Given text:
Blogging from the Luxury Summit: Exploring Modern Philanthropy
The main focus of the American Express Publishing Luxury Summit this year was exploring the changing world of philanthropy. Luxury and philanthropy are a natural match but some companies are scrambling to show that they are doing their part for the greater good. The good news is that some are having a lot of fun doing it. If I learned anything this week regarding the new philanthropy it is that is has to be compelling and interesting for the companies and people involved. The start of the discussion on the new philanthropy was led by Lisa Gabor, the editor of the magazine just for American Express's ultra-wealthy Centurion card holders, Black Ink, Barbara Banke, who is the co-proprietor of Jackson Family wines and has also turned her talents to horse racing and Marjorie Federbush, President, Strategies and Synergies.
Philanthropy in the modern age is high-impact, hands-on and results-oriented. People are using philanthropy to continue personal and professional interests. Making it a way to explore hobbies or indulge at the same time as doing something for the greater good is one of the most popular ways to give, this is one of the reasons wine auctions and festivals work so well. The wineries and brands get visibility, the donors get a great time and the charities reap the benefits.
No discussion of modern philanthropy would be compete without a look at how the internet has changed the ways people give. The numbers of people giving online is on the rise with nearly one quarter of total donations coming in online. Also many people are using online research tools such as Charity Navigator to determine which charities to support. New technology such as the Google satellite maps, can help people see the trouble spots in the world from thousands of miles away. Also when people give online they can sometimes select certain projects such as through the Donor Choose website.
One organization that has done extremely well online (we've covered them many times) is Clothes Off Our Back. Actress Jane Kaczmarek was at the Luxury Summit in conversation with John Atwood, the editor in chief of Travel + Leisure Golf to explain just how the charity she founded works. As she puts it, when you get lucky in Hollywood, you get really lucky and she has found a way to turn that largesse into a greater good, getting celebrities to donate the clothing they often get for free to wear to awards shows. After their red carpet turn, the dresses, shoes, tuxes and some jewelry get auctioned off online through the website. Since 2002, Clothes Off Our Backs has raised over $2 million for children's charities. This online nonprofit has also really mined the power of sponsorships through co-branded efforts with Saturn/Richard Tyler, the celebrity-designed corset auction with Frederick's of Hollywood and Little Black Dress wine which auctioned off celebrity little black dresses with signed bottles of wine. It's a win-win situation much as the wine auctions mentioned above because everyone gets a benefit. For example the dress Jennifer Aniston wore when she won an Emmy sold for $50,000 (for a girl to wear to her prom) and that money paid for immunizations for 50,000 children.

Problems to work on:
1 - Answer these questions using the blog post about the Luxury Summit:
(a) Which magazine does Lisa Gabor edit?
(b) What share of total donations is described as coming in online?
(c) How much has the charity founded by Jane Kaczmarek raised for children's charities since 2002?
2 - Rewrite the blog post about the Luxury Summit between "Blogging from the" and "Strategies and Synergies.", inclusive, replacing "Luxury Summit" with "Luxury Forum".
3 - Extend the blog post about the Luxury Summit, picking up right after its final sentence.
The lines that follow have no connection to the blog post about the Luxury Summit.

Data under study:
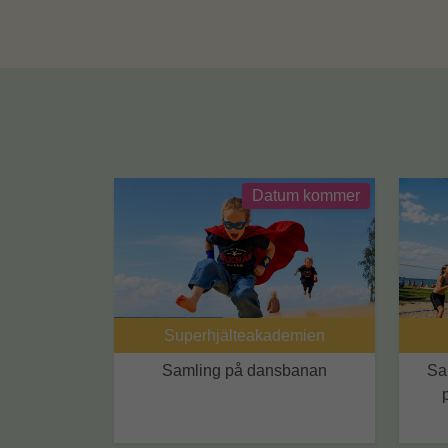
Datum kommer
Superhjälteakademien
Samling på dansbanan
Sa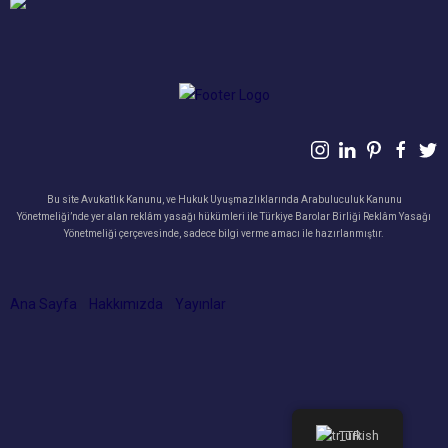
Bu site Avukatlık Kanunu, ve Hukuk Uyuşmazlıklarında Arabuluculuk Kanunu
Yönetmeliği’nde yer alan reklâm yasağı hükümleri ile Türkiye Barolar Birliği Reklâm Yasağı
Yönetmeliği çerçevesinde, sadece bilgi verme amacı ile hazırlanmıştır.
Ana Sayfa
Hakkımızda
Yayınlar
Turkish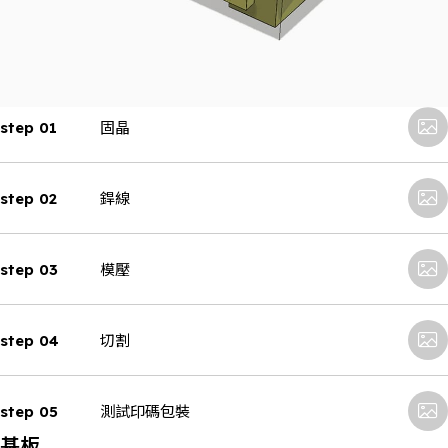
step 01
固晶
step 02
銲線
step 03
模壓
step 04
切割
step 05
測試印碼包裝
基板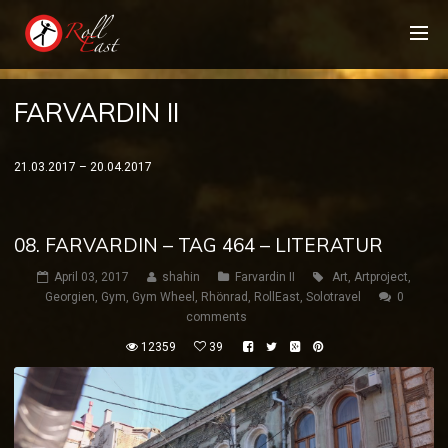
FARVARDIN II
21.03.2017 – 20.04.2017
08. FARVARDIN – TAG 464 – LITERATUR
April 03, 2017
shahin
Farvardin II
Art
,
Artproject
,
Georgien
,
Gym
,
Gym Wheel
,
Rhönrad
,
RollEast
,
Solotravel
0
comments
12359
39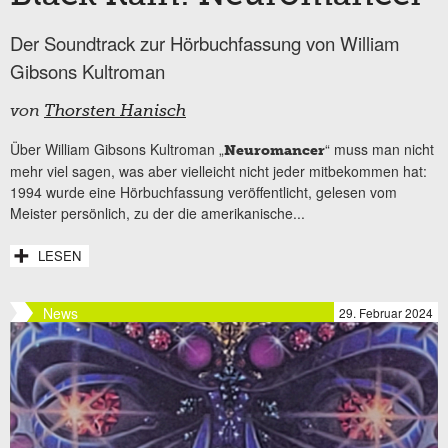
Der Soundtrack zur Hörbuchfassung von William
Gibsons Kultroman
von
Thorsten Hanisch
Über William Gibsons Kultroman „
“ muss man nicht
Neuromancer
mehr viel sagen, was aber vielleicht nicht jeder mitbekommen hat:
1994 wurde eine Hörbuchfassung veröffentlicht, gelesen vom
Meister persönlich, zu der die amerikanische...
LESEN
News
29. Februar 2024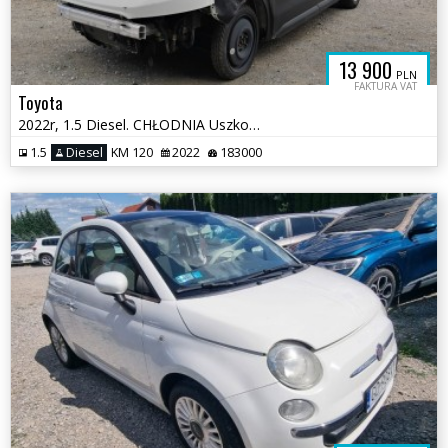
13 900
PLN
FAKTURA VAT
Toyota
2022r, 1.5 Diesel. CHŁODNIA Uszkodzony przód i prawy bok. Pali. VAT 23
1.5
Diesel
KM 120
2022
183000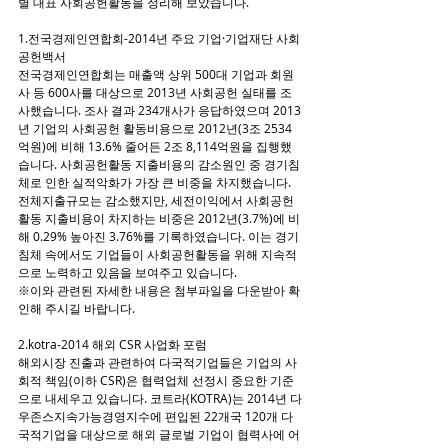
별 대표 사회공헌활동을 정리해 보았습니다.
1.전국경제인연합회-2014년 주요 기업·기업재단 사회
공헌백서
전국경제인연합회는 매출액 상위 500대 기업과 회원
사 등 600사를 대상으로 2013년 사회공헌 실태를 조
사했습니다. 조사 결과 234개사가 응답하였으며 2013
년 기업의 사회공헌 활동비용으로 2012년(3조 2534
억원)에 비해 13.6% 줄어든 2조 8,114억원을 집행했
습니다. 사회공헌활동 지출비용의 감소원인 중 경기침
체로 인한 실적악화가 가장 큰 비중을 차지했습니다. 
전체지출규모는 감소했지만, 세전이익에서 사회공헌
활동 지출비용이 차지하는 비중은 2012년(3.7%)에 비
해 0.29% 높아진 3.76%를 기록하였습니다. 이는 경기
침체 속에서도 기업들이 사회공헌활동을 위해 지속적
으로 노력하고 있음을 보여주고 있습니다.
※이와 관련된 자세한 내용은 첨부파일을 다운받아 확
인해 주시길 바랍니다.
2.kotra-2014 해외 CSR 사업화 포럼
해외시장 진출과 관련하여 다국적기업들은 기업의 사
회적 책임(이하 CSR)은 협력업체 선정시 중요한 기준
으로 내세우고 있습니다. 코트라(KOTRA)는 2014년 다
우존스지속가능경영지수에 편입된 22개국 120개 다
국적기업을 대상으로 해외 글로벌 기업이 협력사에 어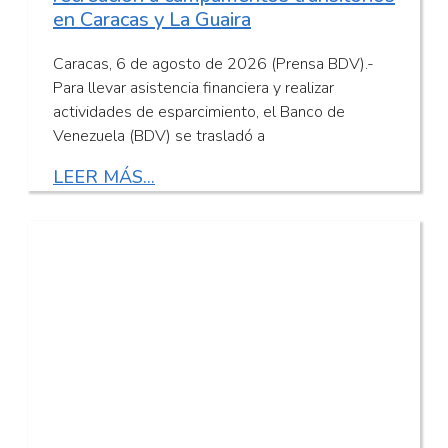
en Caracas y La Guaira
Caracas, 6 de agosto de 2026 (Prensa BDV).-
Para llevar asistencia financiera y realizar
actividades de esparcimiento, el Banco de
Venezuela (BDV) se trasladó a
LEER MÁS...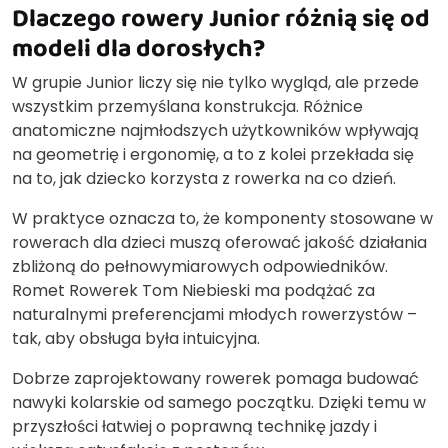
Dlaczego rowery Junior różnią się od
modeli dla dorosłych?
W grupie Junior liczy się nie tylko wygląd, ale przede
wszystkim przemyślana konstrukcja. Różnice
anatomiczne najmłodszych użytkowników wpływają
na geometrię i ergonomię, a to z kolei przekłada się
na to, jak dziecko korzysta z rowerka na co dzień.
W praktyce oznacza to, że komponenty stosowane w
rowerach dla dzieci muszą oferować jakość działania
zbliżoną do pełnowymiarowych odpowiedników.
Romet Rowerek Tom Niebieski ma podążać za
naturalnymi preferencjami młodych rowerzystów –
tak, aby obsługa była intuicyjna.
Dobrze zaprojektowany rowerek pomaga budować
nawyki kolarskie od samego początku. Dzięki temu w
przyszłości łatwiej o poprawną technikę jazdy i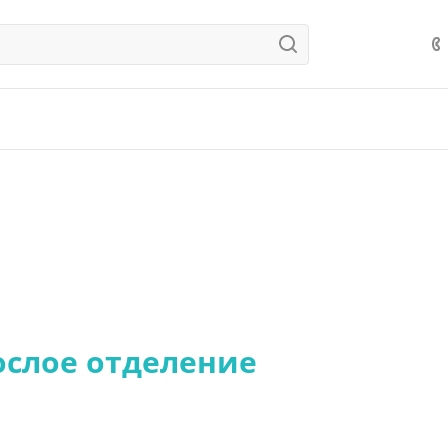
ослое отделение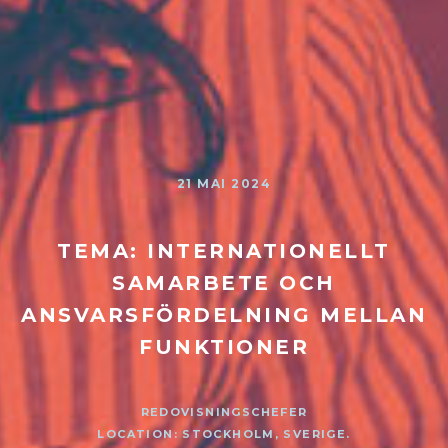
21 MAI 2024
TEMA: INTERNATIONELLT
SAMARBETE OCH
ANSVARSFÖRDELNING MELLAN
FUNKTIONER
REDOVISNINGSCHEFER
LOCATION: STOCKHOLM, SVERIGE.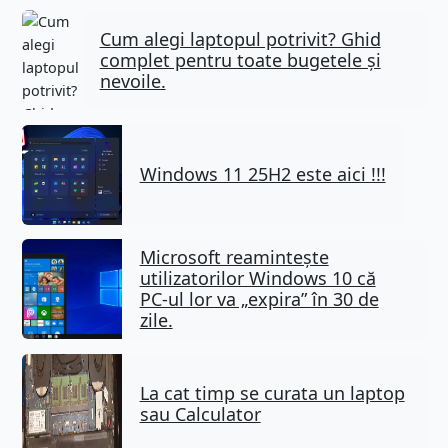
Cum alegi laptopul potrivit? Ghid
complet pentru toate bugetele și
nevoile.
Windows 11 25H2 este aici !!!
Microsoft reamintește
utilizatorilor Windows 10 că
PC-ul lor va „expira” în 30 de
zile.
La cat timp se curata un laptop
sau Calculator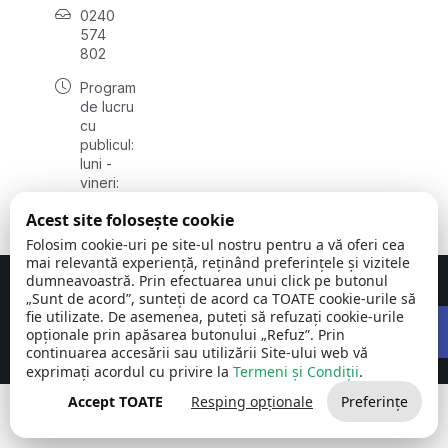
0240
574
802
Program
de lucru
cu
publicul:
luni -
vineri:
08:00 -
Acest site folosește cookie
16:00
Folosim cookie-uri pe site-ul nostru pentru a vă oferi cea
mai relevantă experiență, reținând preferințele și vizitele
dumneavoastră. Prin efectuarea unui click pe butonul
Concept realizat de
Big Media Relații Publice SRL
„Sunt de acord”, sunteți de acord ca TOATE cookie-urile să
Open 
fie utilizate. De asemenea, puteți să refuzați cookie-urile
Comuna Carcaliu | județul
©
Toate drepturile
opționale prin apăsarea butonului „Refuz”. Prin
Tulcea
2026
rezervate
continuarea accesării sau utilizării Site-ului web vă
exprimați acordul cu privire la
Termeni și Condiții
.
Accept TOATE
Resping opționale
Preferințe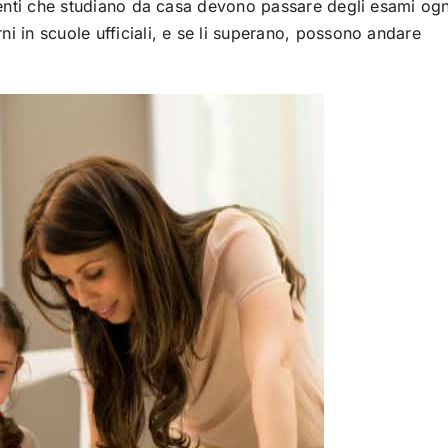
tudenti che studiano da casa devono passare degli esami ogn
i in scuole ufficiali, e se li superano, possono andare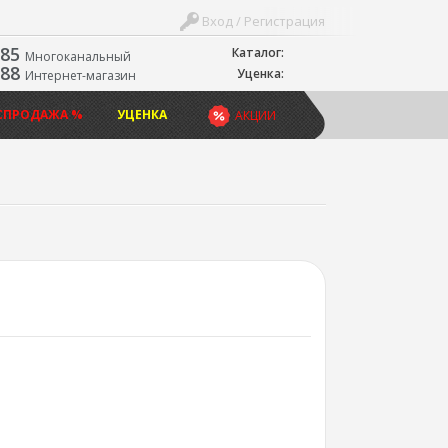
Вход / Регистрация
-85
Каталог:
Многоканальный
-88
Уценка:
Интернет-магазин
СПРОДАЖА %
УЦЕНКА
АКЦИИ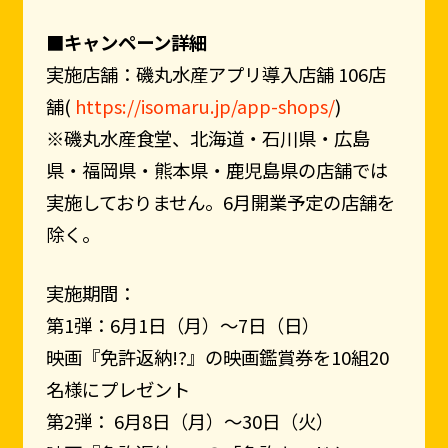
■キャンペーン詳細
実施店舗：磯丸水産アプリ導入店舗 106店
舗(
https://isomaru.jp/app-shops/
)
※磯丸水産食堂、北海道・石川県・広島
県・福岡県・熊本県・鹿児島県の店舗では
実施しておりません。6月開業予定の店舗を
除く。
実施期間：
第1弾：6月1日（月）～7日（日）
映画『免許返納!?』の映画鑑賞券を10組20
名様にプレゼント
第2弾： 6月8日（月）～30日（火）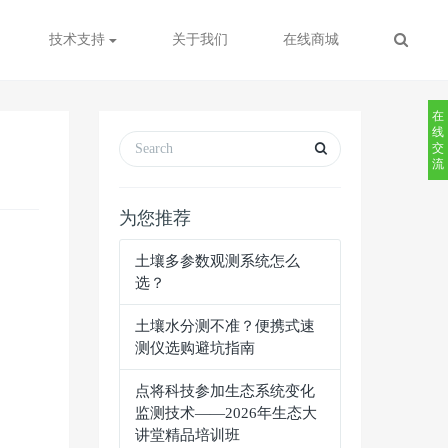
技术支持
关于我们
在线商城
在
线
交
流
为您推荐
土壤多参数观测系统怎么
选？
土壤水分测不准？便携式速
测仪选购避坑指南
点将科技参加生态系统变化
监测技术——2026年生态大
讲堂精品培训班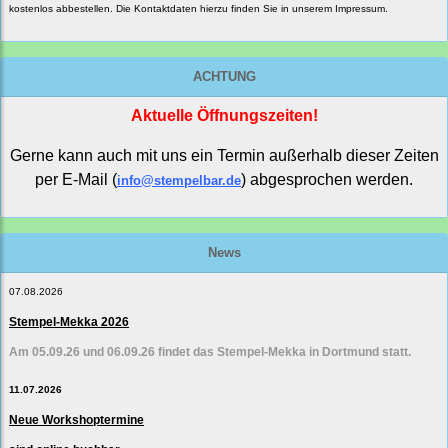
kostenlos abbestellen. Die Kontaktdaten hierzu finden Sie in unserem Impressum.
ACHTUNG
Aktuelle Öffnungszeiten!
Gerne kann auch mit uns ein Termin außerhalb dieser Zeiten
per E-Mail (
) abgesprochen werden.
info@stempelbar.de
News
07.08.2026
Stempel-Mekka 2026
Am 05.09.26 und 06.09.26 findet das Stempel-Mekka in Dortmund statt.
11.07.2026
Neue Workshoptermine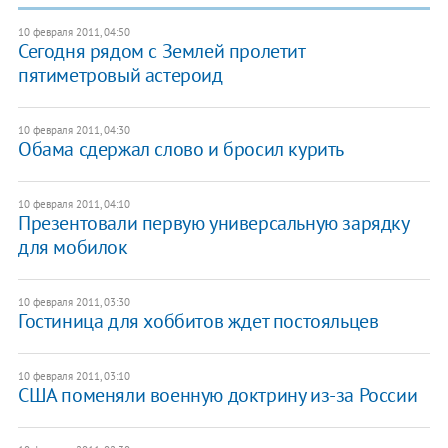
10 февраля 2011, 04:50
Сегодня рядом с Землей пролетит
пятиметровый астероид
10 февраля 2011, 04:30
Обама сдержал слово и бросил курить
10 февраля 2011, 04:10
Презентовали первую универсальную зарядку
для мобилок
10 февраля 2011, 03:30
Гостиница для хоббитов ждет постояльцев
10 февраля 2011, 03:10
США поменяли военную доктрину из-за России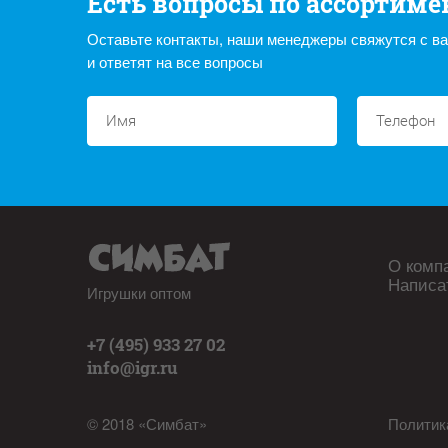
Есть вопросы по ассортиме
Оставьте контакты, наши менеджеры свяжутся с в
и ответят на все вопросы
О комп
Написа
Игрушки оптом
+7 (495) 933 27 02
info@igr.ru
© 2018 «Симбат»
Политик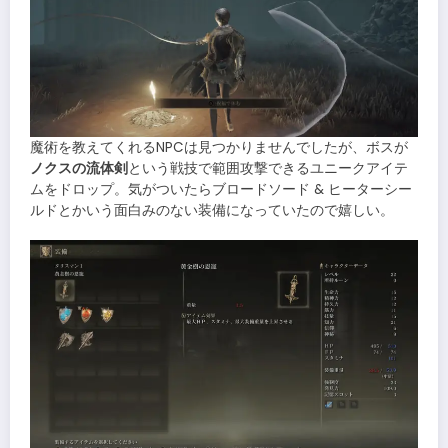
魔術を教えてくれるNPCは見つかりませんでしたが、ボスが
ノクスの流体剣
という戦技で範囲攻撃できるユニークアイテ
ムをドロップ。気がついたらブロードソード & ヒーターシー
ルドとかいう面白みのない装備になっていたので嬉しい。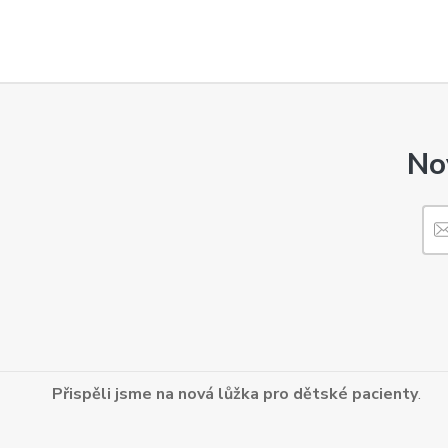
No
Přispěli jsme na nová lůžka pro dětské pacienty
.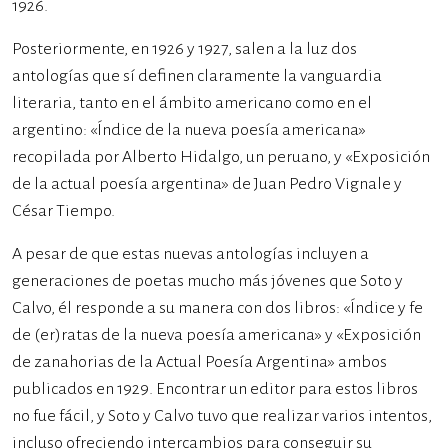
1926.
Posteriormente, en 1926 y 1927, salen a la luz dos
antologías que sí definen claramente la vanguardia
literaria, tanto en el ámbito americano como en el
argentino: «Índice de la nueva poesía americana»
recopilada por Alberto Hidalgo, un peruano, y «Exposición
de la actual poesía argentina» de Juan Pedro Vignale y
César Tiempo.
A pesar de que estas nuevas antologías incluyen a
generaciones de poetas mucho más jóvenes que Soto y
Calvo, él responde a su manera con dos libros: «Índice y fe
de (er)ratas de la nueva poesía americana» y «Exposición
de zanahorias de la Actual Poesía Argentina» ambos
publicados en 1929. Encontrar un editor para estos libros
no fue fácil, y Soto y Calvo tuvo que realizar varios intentos,
incluso ofreciendo intercambios para conseguir su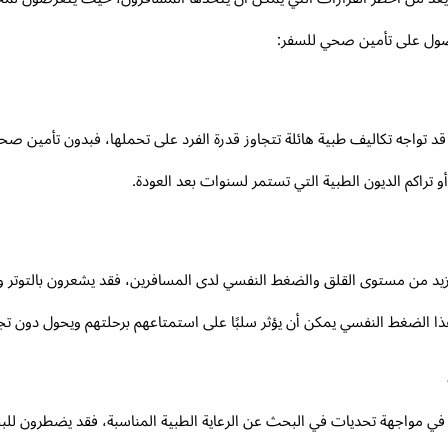
حصول على تأمين صحي للسفر:
 قد تواجه تكاليف طبية هائلة تتجاوز قدرة الفرد على تحملها، فبدون تأمين
 تراكم الديون الطبية التي تستمر لسنوات بعد العودة.
يزيد من مستوى القلق والضغط النفسي لدى المسافرين، فقد يشعرون بالتوتر
ا الضغط النفسي يمكن أن يؤثر سلبًا على استمتاعهم برحلتهم ويحول دون تج
هم في مواجهة تحديات في البحث عن الرعاية الطبية المناسبة، فقد يضطر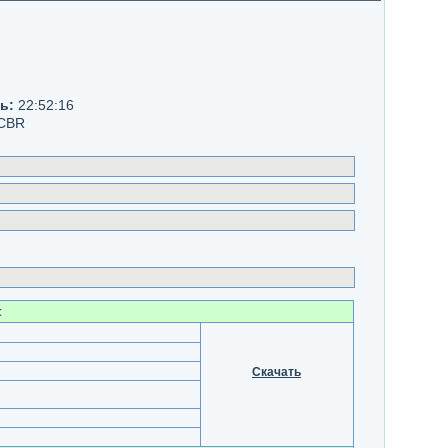
ь:
22:52:16
CBR
t
Скачать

Numbered answers:
1 -
(a) Black Ink
(b) Nearly one quarter
(c) Over $2 million

2 -
Blogging from the Luxury Forum: Exploring Modern Philanthropy
The main focus of the American Express Publishing Luxury Forum this year was exploring the changing world of philanthropy. Luxury and philanthropy are a natural match but some companies are scrambling to show that they are doing their part for the greater good. The good news is that some are having a lot of fun doing it. If I learned anything this week regarding the new philanthropy it is that is has to be compelling and interesting for the companies and people involved. The start of the discussion on the new philanthropy was led by Lisa Gabor, the editor of the magazine just for American Express's ultra-wealthy Centurion card holders, Black Ink, Barbara Banke, who is the co-proprietor of Jackson Family wines and has also turned her talents to horse racing and Marjorie Federbush, President, Strategies and Synergies.

3 -
Why bother with philanthropy? In a world where so much seems wrong and if you are lucky enough to have money why not just enjoy it? Designer Donna Karan, whose talk closed out the conference, is another example of the new philanthropy (another woman, which confirms my thought that it is women who are driving the charge of modern philanthropy) and proof that when we try to save the world we are saving ourselves. Karan, who has spent her life dressing people, is now on a quest for the inner dress, how to hold body, mind and spirit together in a chaotic world. Her Urban Zen initiative has three charges: to preserve the past, help the present through wellness and protect the future by helping children. One of her special projects is helping to create a way for yoga teachers to get certified to work in a clinical setting so that they can help cancer patients in the same way that her husband's yoga teacher was with him when he was dying from lung cancer. Of course, since it's Donna Karan there is also a fashion line to go along with it, fashionable draped clothing in sustainable and recycled fabrics that mimics the styles worn by eastern nomadic tribes for centuries. Commerce and philanthropy increasingly exist in the same space, competing for the same attention from shoppers and so merging them makes sense. The power of a brand can benefit a charity and the brand name of a charity can also add gravitas to a company. For consumers, the same process of shopping for a product, following their passions and using online research before making a decision is used to choose which charity to support.